Requirement> Copy the records word for word, beginning with their first line and stopping after the line that contains "scientific name: Ptychadena subpunctata". Include that line, and copy nothing past it.

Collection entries
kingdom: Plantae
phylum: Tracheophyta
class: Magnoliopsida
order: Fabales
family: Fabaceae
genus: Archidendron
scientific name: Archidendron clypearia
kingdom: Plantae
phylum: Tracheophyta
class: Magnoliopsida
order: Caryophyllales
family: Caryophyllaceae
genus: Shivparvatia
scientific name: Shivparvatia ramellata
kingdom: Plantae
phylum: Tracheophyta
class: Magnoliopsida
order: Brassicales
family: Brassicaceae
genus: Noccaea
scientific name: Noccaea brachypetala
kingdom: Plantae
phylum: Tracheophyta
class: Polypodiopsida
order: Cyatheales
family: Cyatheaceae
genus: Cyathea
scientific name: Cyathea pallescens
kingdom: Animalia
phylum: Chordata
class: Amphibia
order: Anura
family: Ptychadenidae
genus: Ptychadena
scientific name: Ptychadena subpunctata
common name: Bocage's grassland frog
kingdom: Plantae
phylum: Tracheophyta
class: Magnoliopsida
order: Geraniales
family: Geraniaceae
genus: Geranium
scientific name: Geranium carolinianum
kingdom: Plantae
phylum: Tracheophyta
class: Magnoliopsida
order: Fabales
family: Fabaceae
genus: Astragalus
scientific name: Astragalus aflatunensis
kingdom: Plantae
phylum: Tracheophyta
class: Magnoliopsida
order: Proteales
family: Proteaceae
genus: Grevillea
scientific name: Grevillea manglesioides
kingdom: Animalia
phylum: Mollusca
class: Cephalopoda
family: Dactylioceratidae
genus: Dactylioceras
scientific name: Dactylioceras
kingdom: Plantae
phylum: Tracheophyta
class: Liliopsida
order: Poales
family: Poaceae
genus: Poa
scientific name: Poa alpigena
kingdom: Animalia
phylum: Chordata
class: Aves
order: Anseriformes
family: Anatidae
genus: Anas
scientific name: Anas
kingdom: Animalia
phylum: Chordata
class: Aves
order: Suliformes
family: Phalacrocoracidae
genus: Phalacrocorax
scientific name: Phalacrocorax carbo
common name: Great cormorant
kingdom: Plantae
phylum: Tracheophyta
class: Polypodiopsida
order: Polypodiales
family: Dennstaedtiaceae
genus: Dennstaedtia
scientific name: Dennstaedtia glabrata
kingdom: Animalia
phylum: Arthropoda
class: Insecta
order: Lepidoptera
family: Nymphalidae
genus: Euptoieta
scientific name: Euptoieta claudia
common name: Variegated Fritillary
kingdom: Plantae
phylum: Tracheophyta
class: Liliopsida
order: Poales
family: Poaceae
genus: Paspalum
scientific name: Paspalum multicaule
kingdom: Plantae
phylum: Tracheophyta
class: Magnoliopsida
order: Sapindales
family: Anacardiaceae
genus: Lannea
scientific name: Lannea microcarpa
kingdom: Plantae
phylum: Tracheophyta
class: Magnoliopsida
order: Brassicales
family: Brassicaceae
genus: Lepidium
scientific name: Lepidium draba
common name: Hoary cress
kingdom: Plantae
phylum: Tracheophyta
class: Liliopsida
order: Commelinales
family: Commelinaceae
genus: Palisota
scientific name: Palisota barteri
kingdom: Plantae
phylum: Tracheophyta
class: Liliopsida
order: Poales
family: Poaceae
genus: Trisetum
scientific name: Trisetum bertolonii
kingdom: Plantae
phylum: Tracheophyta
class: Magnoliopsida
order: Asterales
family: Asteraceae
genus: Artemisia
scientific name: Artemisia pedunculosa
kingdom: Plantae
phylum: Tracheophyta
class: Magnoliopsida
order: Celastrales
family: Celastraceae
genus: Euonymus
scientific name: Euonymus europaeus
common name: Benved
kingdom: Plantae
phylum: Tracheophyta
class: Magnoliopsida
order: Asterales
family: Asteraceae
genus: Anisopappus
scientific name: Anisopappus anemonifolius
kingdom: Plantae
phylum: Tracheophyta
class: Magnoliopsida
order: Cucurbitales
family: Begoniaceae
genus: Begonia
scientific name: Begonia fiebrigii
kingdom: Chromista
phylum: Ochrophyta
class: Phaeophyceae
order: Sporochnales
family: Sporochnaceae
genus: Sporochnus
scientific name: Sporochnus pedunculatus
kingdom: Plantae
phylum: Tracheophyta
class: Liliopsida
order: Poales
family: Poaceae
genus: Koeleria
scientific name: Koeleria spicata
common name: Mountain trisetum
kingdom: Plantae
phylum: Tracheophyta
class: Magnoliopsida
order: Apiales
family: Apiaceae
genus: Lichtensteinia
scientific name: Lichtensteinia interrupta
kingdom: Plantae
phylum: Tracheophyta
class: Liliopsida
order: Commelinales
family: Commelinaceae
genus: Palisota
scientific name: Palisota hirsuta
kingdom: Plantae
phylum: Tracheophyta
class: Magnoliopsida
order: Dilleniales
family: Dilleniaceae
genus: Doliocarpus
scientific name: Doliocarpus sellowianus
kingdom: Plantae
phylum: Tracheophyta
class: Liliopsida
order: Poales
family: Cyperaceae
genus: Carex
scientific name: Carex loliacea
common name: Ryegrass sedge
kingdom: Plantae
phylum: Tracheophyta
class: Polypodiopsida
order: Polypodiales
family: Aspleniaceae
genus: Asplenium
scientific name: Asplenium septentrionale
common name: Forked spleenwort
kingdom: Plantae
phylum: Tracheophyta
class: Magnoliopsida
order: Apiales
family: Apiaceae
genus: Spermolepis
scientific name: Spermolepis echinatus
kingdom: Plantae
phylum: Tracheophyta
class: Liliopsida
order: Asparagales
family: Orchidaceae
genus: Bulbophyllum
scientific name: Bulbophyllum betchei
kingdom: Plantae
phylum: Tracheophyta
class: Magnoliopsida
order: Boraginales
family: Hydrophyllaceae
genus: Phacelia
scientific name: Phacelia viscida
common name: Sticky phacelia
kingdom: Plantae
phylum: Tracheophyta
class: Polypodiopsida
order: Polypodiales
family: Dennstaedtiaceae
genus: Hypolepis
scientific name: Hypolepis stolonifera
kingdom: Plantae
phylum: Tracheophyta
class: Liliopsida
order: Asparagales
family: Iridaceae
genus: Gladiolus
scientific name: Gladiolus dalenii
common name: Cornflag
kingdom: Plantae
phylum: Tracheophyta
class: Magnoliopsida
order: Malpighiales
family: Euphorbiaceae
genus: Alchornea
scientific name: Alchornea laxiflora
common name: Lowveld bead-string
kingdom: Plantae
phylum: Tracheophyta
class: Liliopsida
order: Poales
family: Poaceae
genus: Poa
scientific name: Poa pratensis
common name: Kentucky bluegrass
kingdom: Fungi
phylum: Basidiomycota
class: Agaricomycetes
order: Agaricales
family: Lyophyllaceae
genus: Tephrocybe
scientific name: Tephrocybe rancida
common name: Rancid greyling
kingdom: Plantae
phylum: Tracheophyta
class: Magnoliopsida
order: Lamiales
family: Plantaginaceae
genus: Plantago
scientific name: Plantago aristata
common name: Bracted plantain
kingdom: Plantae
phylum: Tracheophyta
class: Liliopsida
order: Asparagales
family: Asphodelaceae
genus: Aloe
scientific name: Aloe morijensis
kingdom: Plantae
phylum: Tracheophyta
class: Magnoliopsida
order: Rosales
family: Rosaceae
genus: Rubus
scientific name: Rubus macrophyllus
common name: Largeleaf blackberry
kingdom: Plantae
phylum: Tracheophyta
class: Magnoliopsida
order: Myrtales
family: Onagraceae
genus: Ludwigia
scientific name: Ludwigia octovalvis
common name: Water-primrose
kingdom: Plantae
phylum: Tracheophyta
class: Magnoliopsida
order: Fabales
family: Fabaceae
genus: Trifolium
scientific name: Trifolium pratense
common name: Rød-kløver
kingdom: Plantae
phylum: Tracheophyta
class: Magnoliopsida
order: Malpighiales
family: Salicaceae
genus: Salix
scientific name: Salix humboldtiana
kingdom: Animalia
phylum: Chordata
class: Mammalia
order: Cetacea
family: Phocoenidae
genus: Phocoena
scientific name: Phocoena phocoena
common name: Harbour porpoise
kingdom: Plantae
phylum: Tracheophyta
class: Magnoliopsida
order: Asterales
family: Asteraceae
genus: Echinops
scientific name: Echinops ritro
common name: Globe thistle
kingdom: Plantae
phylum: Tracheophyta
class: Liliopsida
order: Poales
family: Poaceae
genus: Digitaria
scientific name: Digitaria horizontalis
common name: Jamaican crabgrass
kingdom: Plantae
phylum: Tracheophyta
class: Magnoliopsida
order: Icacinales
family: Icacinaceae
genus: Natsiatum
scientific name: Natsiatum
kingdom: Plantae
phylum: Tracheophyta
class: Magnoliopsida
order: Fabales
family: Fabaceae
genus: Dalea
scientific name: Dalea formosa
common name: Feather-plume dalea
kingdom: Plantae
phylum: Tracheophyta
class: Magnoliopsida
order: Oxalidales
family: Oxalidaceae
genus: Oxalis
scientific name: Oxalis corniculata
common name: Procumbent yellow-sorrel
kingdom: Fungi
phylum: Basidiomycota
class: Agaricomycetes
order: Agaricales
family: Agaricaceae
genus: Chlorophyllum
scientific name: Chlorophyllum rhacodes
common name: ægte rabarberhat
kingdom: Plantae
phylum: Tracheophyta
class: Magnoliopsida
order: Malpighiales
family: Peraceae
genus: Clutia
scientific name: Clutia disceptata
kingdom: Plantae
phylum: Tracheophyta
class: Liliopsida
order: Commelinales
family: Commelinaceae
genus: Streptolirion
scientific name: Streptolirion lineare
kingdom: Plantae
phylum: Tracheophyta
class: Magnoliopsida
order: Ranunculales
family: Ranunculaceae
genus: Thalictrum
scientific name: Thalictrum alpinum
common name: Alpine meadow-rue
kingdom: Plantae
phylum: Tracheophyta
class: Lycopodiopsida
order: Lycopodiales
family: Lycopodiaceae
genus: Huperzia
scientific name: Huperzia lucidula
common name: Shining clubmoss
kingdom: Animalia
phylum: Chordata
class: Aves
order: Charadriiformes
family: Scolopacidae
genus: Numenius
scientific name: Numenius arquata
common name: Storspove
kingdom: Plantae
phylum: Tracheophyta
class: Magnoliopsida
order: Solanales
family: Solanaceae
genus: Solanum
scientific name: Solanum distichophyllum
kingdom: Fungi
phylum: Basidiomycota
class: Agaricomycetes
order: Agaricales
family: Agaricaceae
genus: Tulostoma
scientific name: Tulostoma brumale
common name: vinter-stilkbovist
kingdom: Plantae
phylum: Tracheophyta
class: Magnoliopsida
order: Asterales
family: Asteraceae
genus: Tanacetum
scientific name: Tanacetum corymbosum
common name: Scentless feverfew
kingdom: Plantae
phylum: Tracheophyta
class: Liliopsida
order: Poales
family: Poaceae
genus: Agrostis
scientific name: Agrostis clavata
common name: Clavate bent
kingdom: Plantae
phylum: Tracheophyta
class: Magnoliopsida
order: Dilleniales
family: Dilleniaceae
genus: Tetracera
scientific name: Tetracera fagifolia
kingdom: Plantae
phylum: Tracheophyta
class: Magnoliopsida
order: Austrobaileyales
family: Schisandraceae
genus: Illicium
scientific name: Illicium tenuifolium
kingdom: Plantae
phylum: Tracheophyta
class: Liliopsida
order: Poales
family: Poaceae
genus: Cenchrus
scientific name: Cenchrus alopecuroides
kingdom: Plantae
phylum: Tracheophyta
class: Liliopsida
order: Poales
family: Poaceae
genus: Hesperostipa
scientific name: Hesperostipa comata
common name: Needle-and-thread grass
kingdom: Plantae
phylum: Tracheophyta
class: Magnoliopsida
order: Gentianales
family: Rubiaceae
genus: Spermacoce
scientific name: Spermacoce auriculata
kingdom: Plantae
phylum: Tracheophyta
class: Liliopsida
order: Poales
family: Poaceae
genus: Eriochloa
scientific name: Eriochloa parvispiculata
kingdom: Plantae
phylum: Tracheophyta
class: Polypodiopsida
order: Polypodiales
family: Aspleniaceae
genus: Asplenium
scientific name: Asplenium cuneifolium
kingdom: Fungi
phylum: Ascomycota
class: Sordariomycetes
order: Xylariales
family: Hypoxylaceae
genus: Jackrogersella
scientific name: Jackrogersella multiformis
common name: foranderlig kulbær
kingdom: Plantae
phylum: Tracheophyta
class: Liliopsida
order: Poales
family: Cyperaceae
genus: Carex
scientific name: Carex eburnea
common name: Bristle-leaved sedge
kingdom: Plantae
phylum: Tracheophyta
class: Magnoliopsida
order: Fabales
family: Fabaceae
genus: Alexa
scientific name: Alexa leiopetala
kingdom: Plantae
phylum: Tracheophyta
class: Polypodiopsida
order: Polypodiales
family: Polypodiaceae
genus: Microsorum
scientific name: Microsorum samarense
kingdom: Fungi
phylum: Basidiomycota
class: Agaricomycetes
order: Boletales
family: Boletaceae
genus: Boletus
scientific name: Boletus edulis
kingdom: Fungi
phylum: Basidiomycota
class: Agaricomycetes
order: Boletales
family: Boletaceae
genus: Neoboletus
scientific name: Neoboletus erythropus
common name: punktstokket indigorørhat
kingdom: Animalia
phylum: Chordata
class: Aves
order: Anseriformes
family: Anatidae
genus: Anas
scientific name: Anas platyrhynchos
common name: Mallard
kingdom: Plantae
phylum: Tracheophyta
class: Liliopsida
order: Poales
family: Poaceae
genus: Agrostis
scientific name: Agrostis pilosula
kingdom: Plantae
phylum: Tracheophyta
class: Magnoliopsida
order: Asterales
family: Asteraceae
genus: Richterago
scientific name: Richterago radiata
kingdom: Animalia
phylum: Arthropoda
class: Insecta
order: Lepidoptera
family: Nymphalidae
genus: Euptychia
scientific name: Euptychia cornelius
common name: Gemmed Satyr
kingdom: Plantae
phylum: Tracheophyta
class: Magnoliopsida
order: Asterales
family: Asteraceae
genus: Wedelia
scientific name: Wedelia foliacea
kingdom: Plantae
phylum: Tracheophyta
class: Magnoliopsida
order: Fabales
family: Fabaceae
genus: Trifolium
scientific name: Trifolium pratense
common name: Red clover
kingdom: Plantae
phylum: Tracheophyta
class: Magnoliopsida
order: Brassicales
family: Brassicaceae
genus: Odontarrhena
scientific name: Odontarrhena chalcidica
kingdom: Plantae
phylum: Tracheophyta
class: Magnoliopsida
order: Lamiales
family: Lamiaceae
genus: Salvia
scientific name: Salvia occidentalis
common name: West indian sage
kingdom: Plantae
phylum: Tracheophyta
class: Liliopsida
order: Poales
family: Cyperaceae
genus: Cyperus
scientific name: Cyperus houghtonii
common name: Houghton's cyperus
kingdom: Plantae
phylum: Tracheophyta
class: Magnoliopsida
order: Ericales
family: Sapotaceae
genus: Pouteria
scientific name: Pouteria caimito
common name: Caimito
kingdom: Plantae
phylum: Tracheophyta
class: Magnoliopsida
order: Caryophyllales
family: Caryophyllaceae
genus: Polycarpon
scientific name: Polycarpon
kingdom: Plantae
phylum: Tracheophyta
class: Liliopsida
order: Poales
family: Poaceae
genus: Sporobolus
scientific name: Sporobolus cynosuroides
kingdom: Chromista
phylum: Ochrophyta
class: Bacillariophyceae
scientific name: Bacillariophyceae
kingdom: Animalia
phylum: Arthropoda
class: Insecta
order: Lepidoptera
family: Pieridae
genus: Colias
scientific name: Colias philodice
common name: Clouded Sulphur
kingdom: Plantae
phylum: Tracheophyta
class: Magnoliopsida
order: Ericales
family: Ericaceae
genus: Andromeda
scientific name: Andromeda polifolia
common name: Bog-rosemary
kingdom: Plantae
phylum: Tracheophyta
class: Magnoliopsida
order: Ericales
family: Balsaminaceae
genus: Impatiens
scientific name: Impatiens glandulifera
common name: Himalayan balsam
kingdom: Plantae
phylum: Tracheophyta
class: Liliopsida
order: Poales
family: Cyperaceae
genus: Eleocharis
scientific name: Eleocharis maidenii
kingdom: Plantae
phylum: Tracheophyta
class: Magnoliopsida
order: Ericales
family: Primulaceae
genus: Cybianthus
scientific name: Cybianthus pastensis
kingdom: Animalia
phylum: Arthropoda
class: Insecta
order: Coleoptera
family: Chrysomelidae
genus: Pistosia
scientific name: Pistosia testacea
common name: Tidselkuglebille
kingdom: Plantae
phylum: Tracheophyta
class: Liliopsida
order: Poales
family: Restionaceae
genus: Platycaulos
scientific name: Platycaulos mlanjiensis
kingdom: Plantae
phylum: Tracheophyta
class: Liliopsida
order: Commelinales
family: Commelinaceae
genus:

The solution>
kingdom: Plantae
phylum: Tracheophyta
class: Magnoliopsida
order: Fabales
family: Fabaceae
genus: Archidendron
scientific name: Archidendron clypearia
kingdom: Plantae
phylum: Tracheophyta
class: Magnoliopsida
order: Caryophyllales
family: Caryophyllaceae
genus: Shivparvatia
scientific name: Shivparvatia ramellata
kingdom: Plantae
phylum: Tracheophyta
class: Magnoliopsida
order: Brassicales
family: Brassicaceae
genus: Noccaea
scientific name: Noccaea brachypetala
kingdom: Plantae
phylum: Tracheophyta
class: Polypodiopsida
order: Cyatheales
family: Cyatheaceae
genus: Cyathea
scientific name: Cyathea pallescens
kingdom: Animalia
phylum: Chordata
class: Amphibia
order: Anura
family: Ptychadenidae
genus: Ptychadena
scientific name: Ptychadena subpunctata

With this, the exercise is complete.